One thing many users reported as being troublesome was the generation and distribution of the SSH keys necessary for this to work. To solve this problem , we have now added the scyllamgr_ssh_setup
script that is available after you install ScyllaDB Manager. This script does not simply copy key files, but discovers all the nodes in a cluster for every node sets up the proper user that is needed for the SSH connectivity to work.
To run the script, make sure there is an admin user who has root privileges so that the script can use these permissions to perform the setup. This power user is not remembered or reused in any way but is simply used to perform the needed administrative functions to setup the required user and keys. The admin user is much like the Amazon ec2-user. The script creates a user specified by the -m
parameter that the ScyllaDB Manager later uses for its SSH connection. This is a very restricted user as you cannot get shell access.
Generating and distributing the needed keys is as simple as:
scyllamgr_ssh_setup -u ec2-user -i /tmp/amazon_key.pem -m scylla-manager -o /tmp/scyllamgr_cluster.pem -d <SCYLLA_IP>
This generates or reuses the file: /tmp/scyllamgr_cluster.pem which is distributed to all of the nodes in the cluster. In order to do this, the script uses the ScyllaDB REST API to discover the other members of the cluster and sets up the needed users and keys on these nodes as well. If you later add a node to the cluster, you can re-run the script for just that node.
Further improvements
- HTTPS – By default, the ScyllaDB Manager server API is now deployed using HTTPS for additional safety.

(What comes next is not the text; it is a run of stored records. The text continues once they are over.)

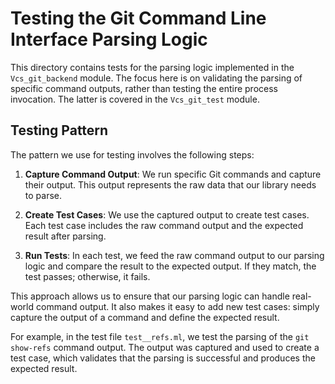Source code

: # Testing the Git Command Line Interface Parsing Logic

This directory contains tests for the parsing logic implemented in the `Vcs_git_backend` module. The focus here is on validating the parsing of specific command outputs, rather than testing the entire process invocation. The latter is covered in the `Vcs_git_test` module.

## Testing Pattern

The pattern we use for testing involves the following steps:

1. **Capture Command Output**: We run specific Git commands and capture their output. This output represents the raw data that our library needs to parse.

2. **Create Test Cases**: We use the captured output to create test cases. Each test case includes the raw command output and the expected result after parsing.

3. **Run Tests**: In each test, we feed the raw command output to our parsing logic and compare the result to the expected output. If they match, the test passes; otherwise, it fails.

This approach allows us to ensure that our parsing logic can handle real-world command output. It also makes it easy to add new test cases: simply capture the output of a command and define the expected result.

For example, in the test file `test__refs.ml`, we test the parsing of the `git show-refs` command output. The output was captured and used to create a test case, which validates that the parsing is successful and produces the expected result.
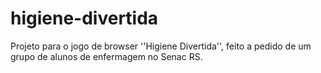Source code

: # higiene-divertida
Projeto para o jogo de browser ''Higiene Divertida'', feito a pedido de um grupo de alunos de enfermagem no Senac RS.
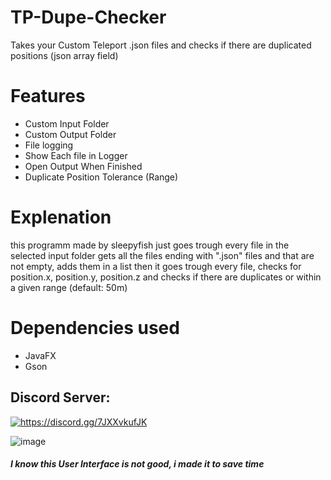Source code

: # TP-Dupe-Checker
Takes your Custom Teleport .json files and checks if there are duplicated positions (json array field)

# Features
- Custom Input Folder
- Custom Output Folder
- File logging
- Show Each file in Logger
- Open Output When Finished
- Duplicate Position Tolerance (Range)

# Explenation
this programm made by sleepyfish just goes trough every file in the selected input folder gets all the files ending with ".json" files and that are not empty,
adds them in a list then it goes trough every file, checks for position.x, position.y, position.z and checks if there are duplicates or within a given range (default: 50m)

# Dependencies used
- JavaFX
- Gson

## Discord Server:
<a href="https://discord.gg/7JXXvkufJK"><img src="https://invidget.switchblade.xyz/7JXXvkufJK" alt="https://discord.gg/7JXXvkufJK"/></a>

![image](https://github.com/user-attachments/assets/0aec387f-f065-4bb5-99b0-c750443f533f)
##### I know this User Interface is not good, i made it to save time
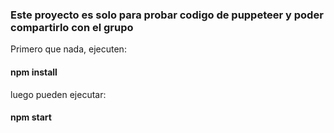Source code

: ### Este proyecto es solo para probar codigo de puppeteer y poder compartirlo con el grupo

Primero que nada, ejecuten:

#### npm install

luego pueden ejecutar:

#### npm start
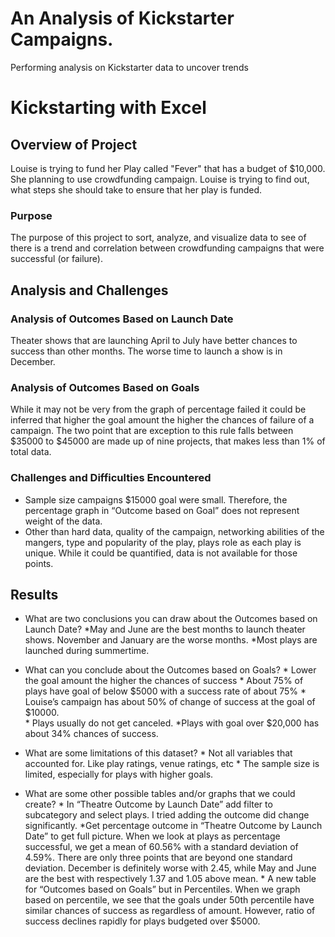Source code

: # An Analysis of Kickstarter Campaigns.
Performing analysis on Kickstarter data to uncover trends
# Kickstarting with Excel

## Overview of Project
Louise is trying to fund her Play called "Fever" that has a budget of $10,000. She planning to use crowdfunding campaign. Louise is trying to find out, what steps she should take to ensure that her play is funded. 

### Purpose
The purpose of this project to sort, analyze, and visualize data to see of there is a trend and correlation between crowdfunding campaigns that were successful (or failure). 

## Analysis and Challenges

### Analysis of Outcomes Based on Launch Date
Theater shows that are launching April to July have better chances to success than other months. The worse time to launch a show is in December.  
### Analysis of Outcomes Based on Goals
While it may not be very from the graph of percentage failed it could be inferred that higher the goal amount the higher the chances of failure of a campaign. The two point that are exception to this rule falls between $35000 to $45000 are made up of nine projects, that makes less than 1% of total data. 
### Challenges and Difficulties Encountered
-	Sample size campaigns $15000 goal were small. Therefore, the percentage graph in “Outcome based on Goal” does not represent weight of the data. 
-	Other than hard data, quality of the campaign, networking abilities of the mangers, type and popularity of the play, plays role as each play is unique. While it could be quantified, data is not available for those points.  
## Results
- What are two conclusions you can draw about the Outcomes based on Launch Date?
           *May and June are the best months to launch theater shows. November and January are the worse months. 
            *Most plays are launched during summertime. 
- What can you conclude about the Outcomes based on Goals?
            * Lower the goal amount the higher the chances of success 
            * About 75% of plays have goal of below $5000 with a success rate of about 75%
            * Louise’s campaign has about 50% of change of success at the goal of $10000.  
            * Plays usually do not get canceled.
            *Plays with goal over $20,000 has about 34% chances of success. 
- What are some limitations of this dataset?
            * Not all variables that accounted for. Like play ratings, venue ratings, etc
            * The sample size is limited, especially for plays with higher goals. 

- What are some other possible tables and/or graphs that we could create?
            * In “Theatre Outcome by Launch Date” add filter to subcategory and select plays. I tried adding the outcome did change significantly. 
            *Get percentage outcome in “Theatre Outcome by Launch Date” to get full picture. When we look at plays as percentage successful, we get a mean of 60.56% with a standard deviation of 4.59%. There are only three points that are beyond one standard deviation. December is definitely worse with 2.45, while May and June are the best with respectively 1.37 and 1.05 above mean. 
            * A new table for “Outcomes based on Goals” but in Percentiles.  When we graph based on percentile, we see that the goals under 50th percentile have similar chances of success as regardless of amount. However, ratio of success declines rapidly for plays budgeted over $5000.
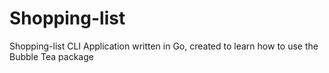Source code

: # Shopping-list
Shopping-list CLI Application written in Go, created to learn how to use the Bubble Tea package
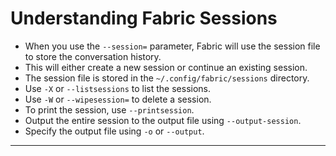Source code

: # Understanding Fabric Sessions

- When you use the `--session=` parameter, Fabric will use the session file to store the conversation history.
- This will either create a new session or continue an existing session.
- The session file is stored in the `~/.config/fabric/sessions` directory.
- Use `-X` or `--listsessions` to list the sessions.
- Use `-W` or `--wipesession=` to delete a session.
- To print the session, use `--printsession`.
- Output the entire session to the output file using `--output-session`.
- Specify the output file using  `-o` or `--output`. 

---

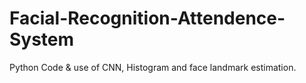 # Facial-Recognition-Attendence-System
Python Code &amp; use of CNN, Histogram and face landmark estimation.
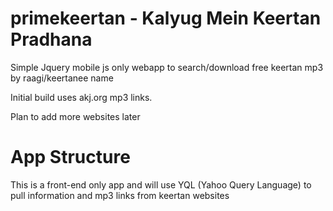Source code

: primekeertan - Kalyug Mein Keertan Pradhana
========================

Simple Jquery mobile js only webapp to search/download free keertan mp3 by raagi/keertanee name

Initial build uses akj.org mp3 links.

Plan to add more websites later


App Structure
========================
This is a front-end only app and will use YQL (Yahoo Query Language)
to pull information and mp3 links from keertan websites

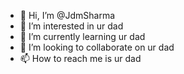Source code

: - 👋 Hi, I’m @JdmSharma
- 👀 I’m interested in ur dad
- 🌱 I’m currently learning ur dad
- 💞️ I’m looking to collaborate on ur dad
- 📫 How to reach me is ur dad

<!---
JdmSharma/JdmSharma is a ✨ special ✨ repository because its `README.md` (this file) appears on your GitHub profile.
You can click the Preview link to take a look at your changes.
--->
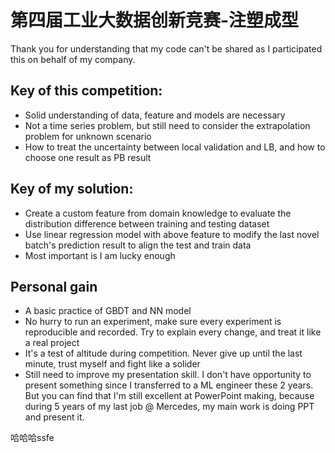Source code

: # 第四届工业大数据创新竞赛-注塑成型

Thank you for understanding that my code can't be shared as I participated this on behalf of my company.

<!-- ![rank](./rank.png) -->

## Key of this competition:
- Solid understanding of data, feature and models are necessary
- Not a time series problem, but still need to consider the extrapolation problem for unknown scenario
- How to treat the uncertainty between local validation and LB, and how to choose one result as PB result


## Key of my solution:
- Create a custom feature from domain knowledge to evaluate the distribution difference between training and testing dataset
- Use linear regression model with above feature to modify the last novel batch's prediction result to align the test and train data
- Most important is I am lucky enough


## Personal gain
- A basic practice of GBDT and NN model
- No hurry to run an experiment, make sure every experiment is reproducible and recorded. Try to explain every change, and treat it like a real project
- It's a test of altitude during competition. Never give up until the last minute, trust myself and fight like a solider
- Still need to improve my presentation skill. I don't have opportunity to present something since I transferred to a ML engineer these 2 years. But you can find that I'm still excellent at PowerPoint making, because during 5 years of my last job @ Mercedes, my main work is doing PPT and present it.

哈哈哈ssfe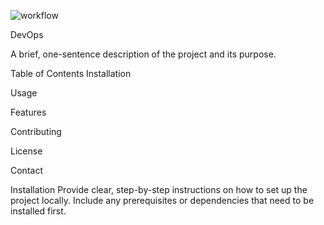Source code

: ![workflow](https://github.com/<UserName>/<RepositoryName>/actions/workflows/main.yml/badge.svg)

DevOps

A brief, one-sentence description of the project and its purpose.

Table of Contents
Installation

Usage

Features

Contributing

License

Contact

Installation
Provide clear, step-by-step instructions on how to set up the project locally. Include any prerequisites or dependencies that need to be installed first.

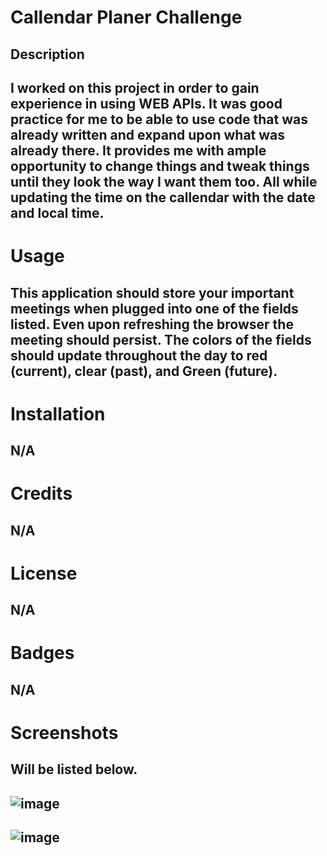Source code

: # Callendar Planer Challenge
## Description
## I worked on this project in order to gain experience in using WEB APIs. It was good practice for me to be able to use code that was already written and expand upon what was already there. It provides me with ample opportunity to change things and tweak things until they look the way I want them too. All while updating the time on the callendar with the date and local time. 

# Usage
## This application should store your important meetings when plugged into one of the fields listed. Even upon refreshing the browser the meeting should persist. The colors of the fields should update throughout the day to red (current), clear (past), and Green (future). 

# Installation
## N/A

# Credits 
## N/A

# License 
## N/A

# Badges 
## N/A

# Screenshots
## Will be listed below. 
## ![image](https://user-images.githubusercontent.com/115948325/207175368-865466fc-68a4-4970-af20-45aaef51c2f8.png)
## ![image](https://user-images.githubusercontent.com/115948325/207175048-d5c0d325-fe9b-458e-990d-b4ed90b30c4c.png)
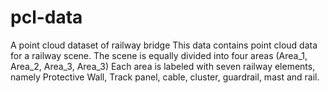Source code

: # pcl-data
A point cloud dataset of railway bridge
This data contains point cloud data for a railway scene. The scene is equally divided into four areas (Area_1, Area_2, Area_3, Area_3)
Each area is labeled with seven railway elements, namely Protective Wall, Track panel, cable, cluster, guardrail, mast and rail.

The default port is 56443 but this can be changed in the config file /etc/scylla-manager/scylla-manager.yaml.
- The SSH config is now set per cluster in the
cluster add
command. This allows a very secure setup where different clusters have their own keys. - The ssh configuration is now dropped and and any data available will be migrated as part of the upgrade.
cluster add
is now topology aware in the sense that it will discover the cluster nodes if you just supply one node using the--host
argument. There is no need to specify all the cluster nodes when registering a new cluster.repair
will obtain the number of shards for the cluster nodes dynamically when it runs so you do not need to know the shard count when you add the cluster. This can be very convenient in a cluster with different sized nodes.- Automated DC selection – ScyllaDB Manager will ping the nodes and determine which DC is the closest and then use that for its interactions with the cluster whenever possible. The
repair_auto_schedule
task has been replaced by a standard repair task like any other that you might add. - The visual layout of the progress reporting in sctool is greatly improved.